Later that day, the same man sprayed toxic insulation foam around the door of their room while the family cowered inside.
“A while afterwards, he came inside the room and wouldn’t leave,” Halima told me. “When we asked him his name, he called himself ‘the Hunter’.”
That time, they reported it to the police.
People regularly bang and kick on their door, too. Halima can’t be sure who is carrying out these intimidation tactics, but ultimately the responsibility for what happens onsite is with the Hausverwaltung, or building management company.
As Halima was showing me out, a man who identified himself as the building manager asked to speak to me. He told me he worked for the Hausverwaltung—a company called H&S—and was responsible for securing the site, and that he needed to switch off the electricity and water.
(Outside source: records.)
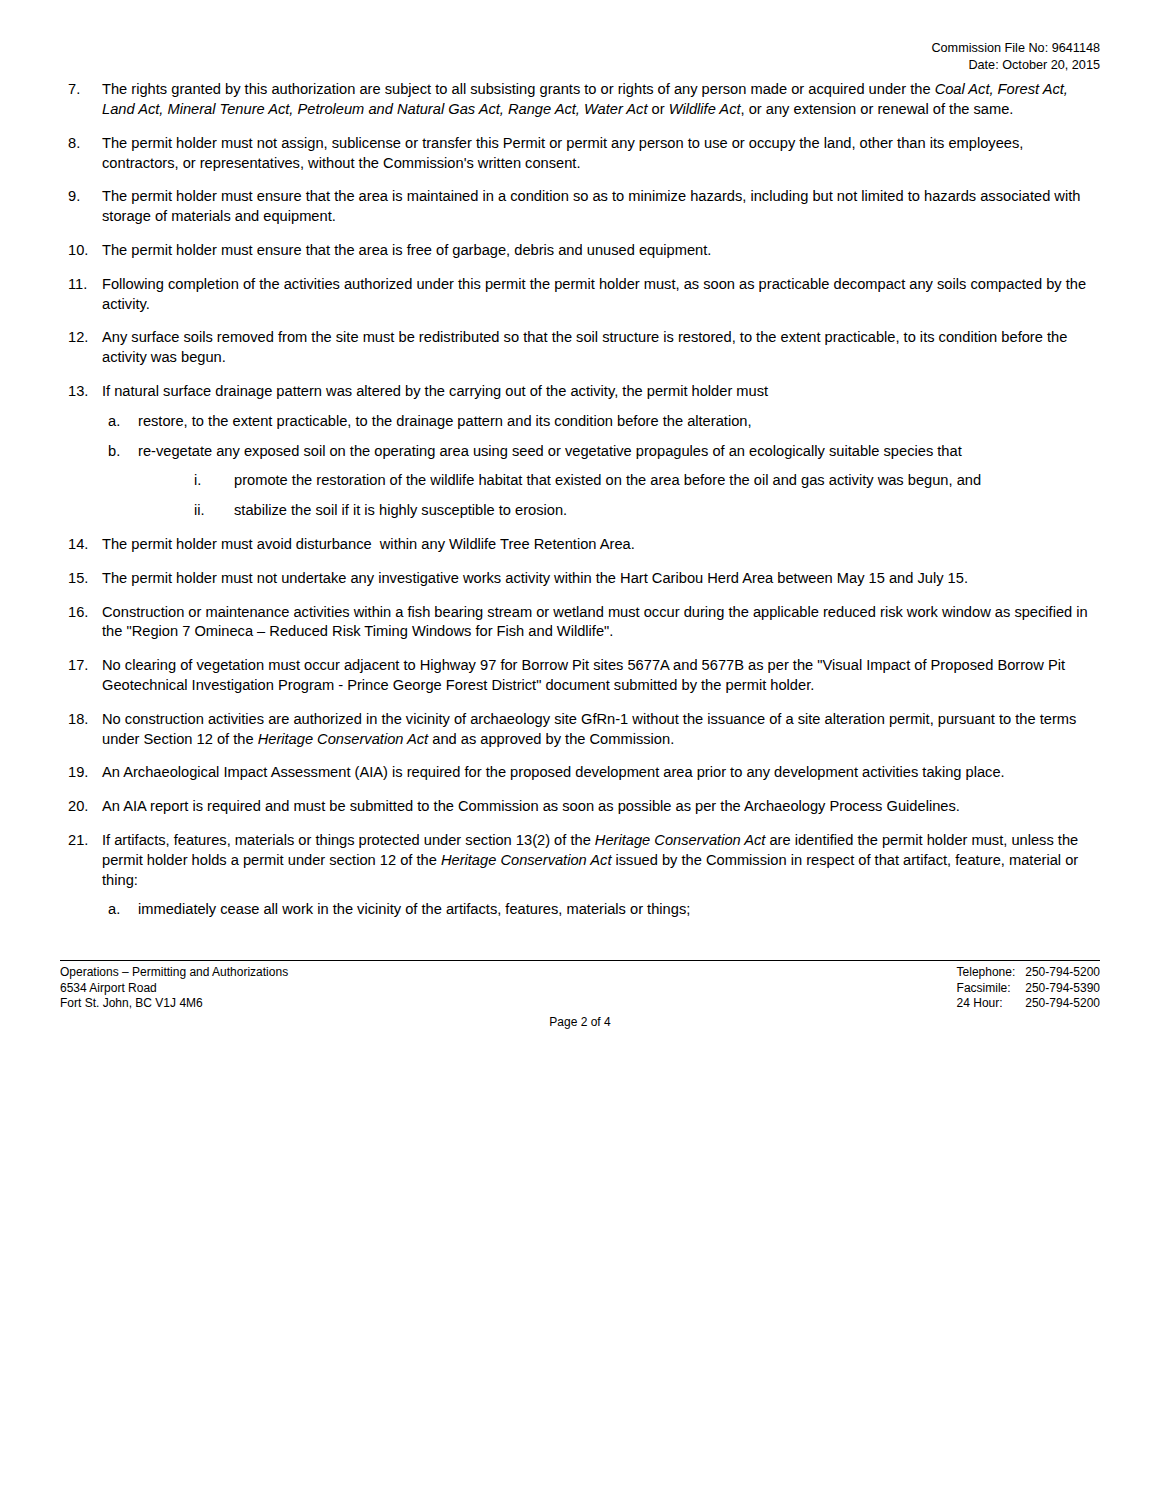Commission File No: 9641148
Date: October 20, 2015
7. The rights granted by this authorization are subject to all subsisting grants to or rights of any person made or acquired under the Coal Act, Forest Act, Land Act, Mineral Tenure Act, Petroleum and Natural Gas Act, Range Act, Water Act or Wildlife Act, or any extension or renewal of the same.
8. The permit holder must not assign, sublicense or transfer this Permit or permit any person to use or occupy the land, other than its employees, contractors, or representatives, without the Commission's written consent.
9. The permit holder must ensure that the area is maintained in a condition so as to minimize hazards, including but not limited to hazards associated with storage of materials and equipment.
10. The permit holder must ensure that the area is free of garbage, debris and unused equipment.
11. Following completion of the activities authorized under this permit the permit holder must, as soon as practicable decompact any soils compacted by the activity.
12. Any surface soils removed from the site must be redistributed so that the soil structure is restored, to the extent practicable, to its condition before the activity was begun.
13. If natural surface drainage pattern was altered by the carrying out of the activity, the permit holder must
a. restore, to the extent practicable, to the drainage pattern and its condition before the alteration,
b. re-vegetate any exposed soil on the operating area using seed or vegetative propagules of an ecologically suitable species that
i. promote the restoration of the wildlife habitat that existed on the area before the oil and gas activity was begun, and
ii. stabilize the soil if it is highly susceptible to erosion.
14. The permit holder must avoid disturbance within any Wildlife Tree Retention Area.
15. The permit holder must not undertake any investigative works activity within the Hart Caribou Herd Area between May 15 and July 15.
16. Construction or maintenance activities within a fish bearing stream or wetland must occur during the applicable reduced risk work window as specified in the "Region 7 Omineca – Reduced Risk Timing Windows for Fish and Wildlife".
17. No clearing of vegetation must occur adjacent to Highway 97 for Borrow Pit sites 5677A and 5677B as per the "Visual Impact of Proposed Borrow Pit Geotechnical Investigation Program - Prince George Forest District" document submitted by the permit holder.
18. No construction activities are authorized in the vicinity of archaeology site GfRn-1 without the issuance of a site alteration permit, pursuant to the terms under Section 12 of the Heritage Conservation Act and as approved by the Commission.
19. An Archaeological Impact Assessment (AIA) is required for the proposed development area prior to any development activities taking place.
20. An AIA report is required and must be submitted to the Commission as soon as possible as per the Archaeology Process Guidelines.
21. If artifacts, features, materials or things protected under section 13(2) of the Heritage Conservation Act are identified the permit holder must, unless the permit holder holds a permit under section 12 of the Heritage Conservation Act issued by the Commission in respect of that artifact, feature, material or thing:
a. immediately cease all work in the vicinity of the artifacts, features, materials or things;
Operations – Permitting and Authorizations
6534 Airport Road
Fort St. John, BC V1J 4M6
| Telephone: | 250-794-5200 |
| Facsimile: | 250-794-5390 |
| 24 Hour: | 250-794-5200 |
Page 2 of 4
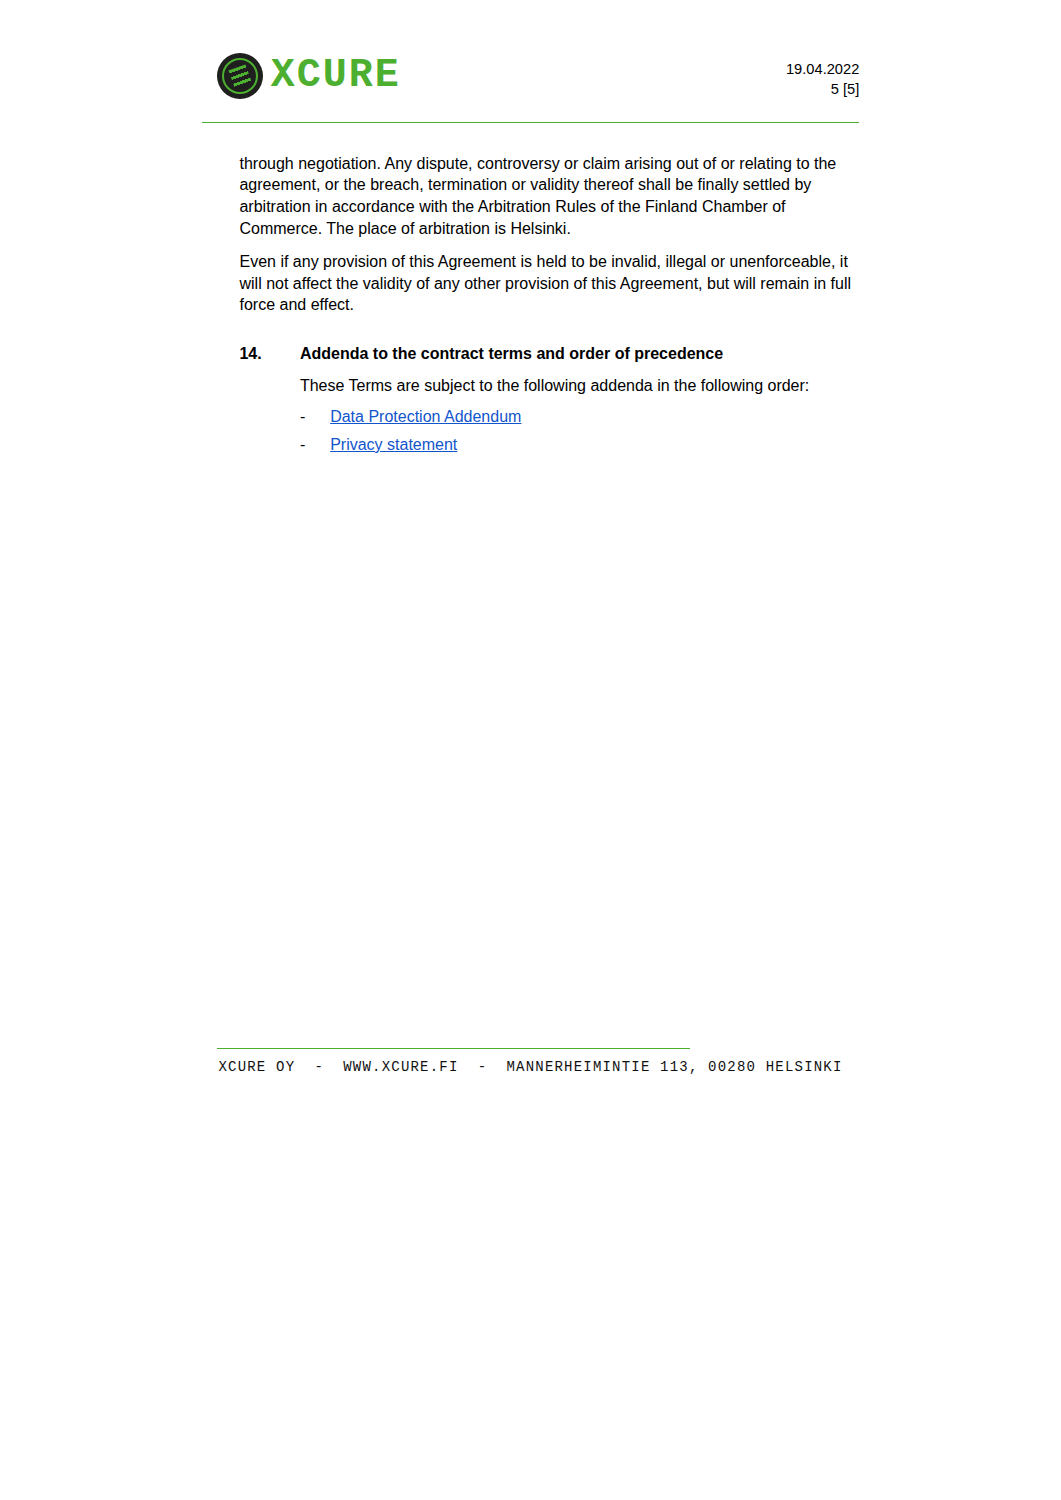XCURE
19.04.2022
5 [5]
through negotiation. Any dispute, controversy or claim arising out of or relating to the agreement, or the breach, termination or validity thereof shall be finally settled by arbitration in accordance with the Arbitration Rules of the Finland Chamber of Commerce. The place of arbitration is Helsinki.
Even if any provision of this Agreement is held to be invalid, illegal or unenforceable, it will not affect the validity of any other provision of this Agreement, but will remain in full force and effect.
14. Addenda to the contract terms and order of precedence
These Terms are subject to the following addenda in the following order:
-Data Protection Addendum
-Privacy statement
Xcure Oy - www.xcure.fi - Mannerheimintie 113, 00280 Helsinki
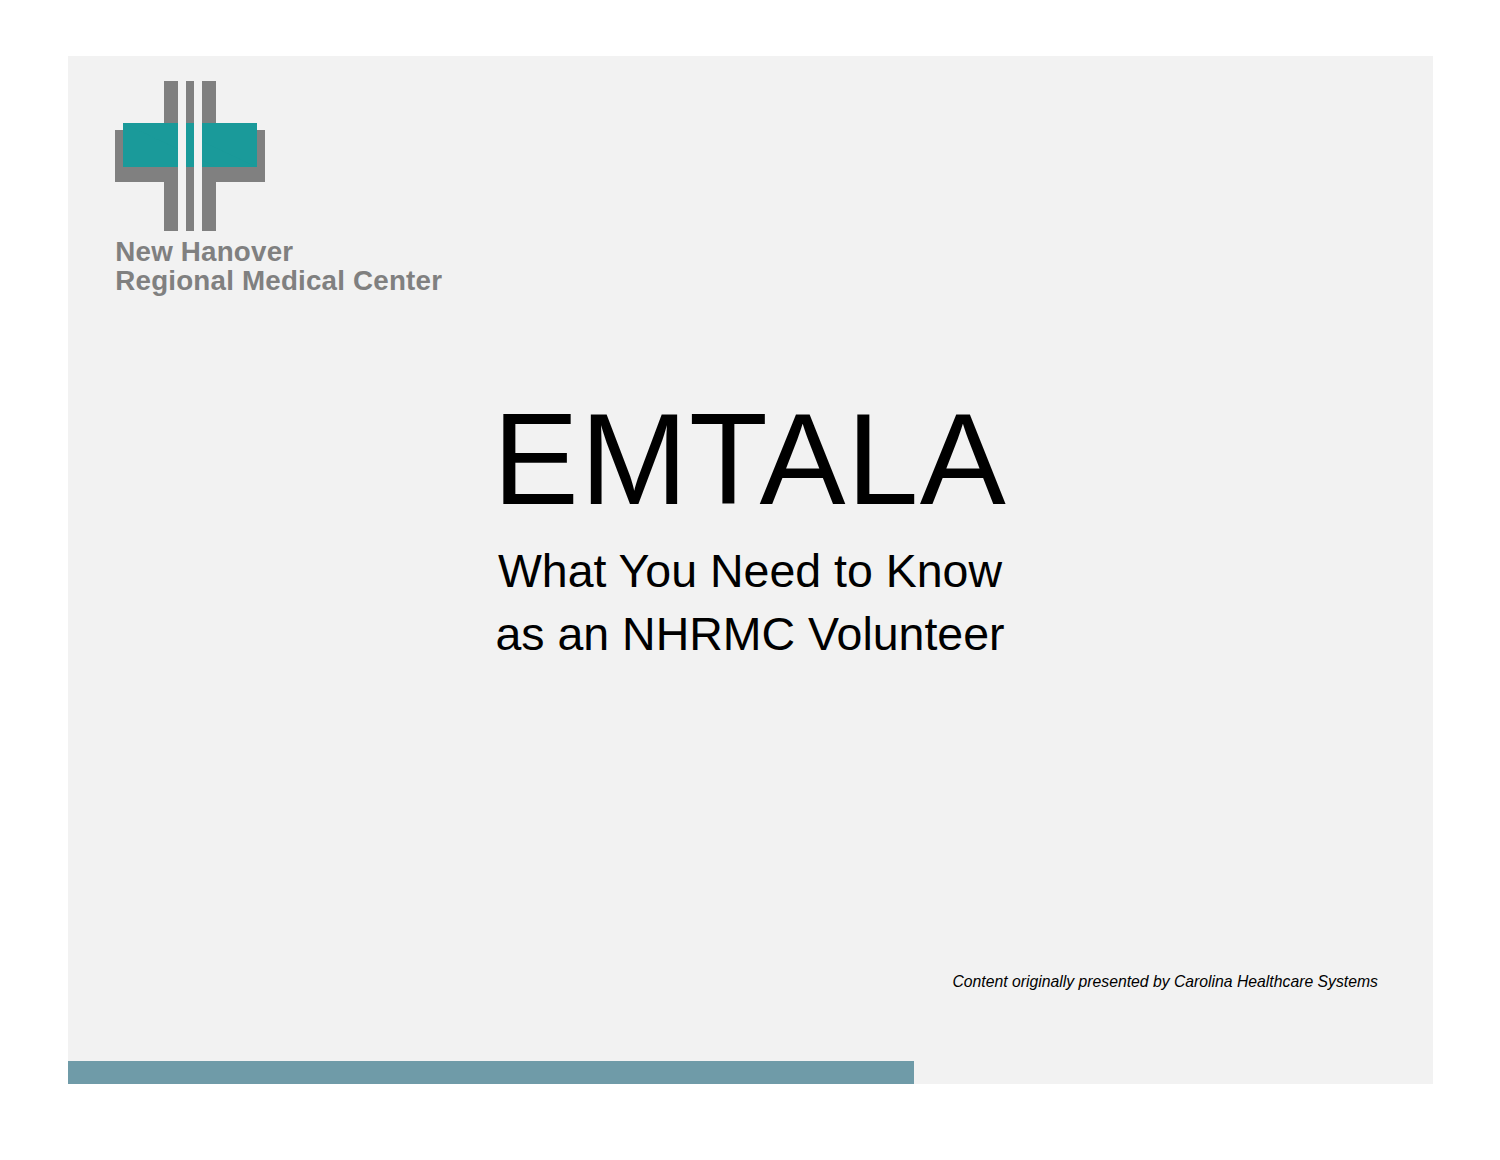New Hanover
Regional Medical Center
EMTALA
What You Need to Know as an NHRMC Volunteer
Content originally presented by Carolina Healthcare Systems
He declined to give his name, but reiterated that the Faras “have been offered alternatives, and need to leave.”
I later heard from Halima that after I’d left, the same man chased her back through the house, shouting and harassing her to the extent that the noise drew a small crowd.
When I contacted the area’s only Hausverwaltung called H&S, they replied immediately to deny any involvement with the property or its management.
Meanwhile, Halima has been looking at apartments in Teltow. Before she can apply to rent privately, she needs a proof-of-income document from the Jobcenter to qualify for subsidised rent. But bureaucracy is slow. The Jobcenter has sent Halima away several times because “the paperwork isn’t ready.”
“All we’re asking for is some time,” says Halima. Once the proof-of-income paperwork comes through, things should be easier. But while they wait, the family are stuck in their room in an otherwise empty building, living in limbo, at the mercy of ruthless building managers and renegade intimidators. No one, it seems, wants to take responsibility for their plight.
The Faras are not unreasonable. They’re not demanding. They are simply a seeking a solution that doesn’t undermine their humanity and upend the lives of their young, vulnerable children.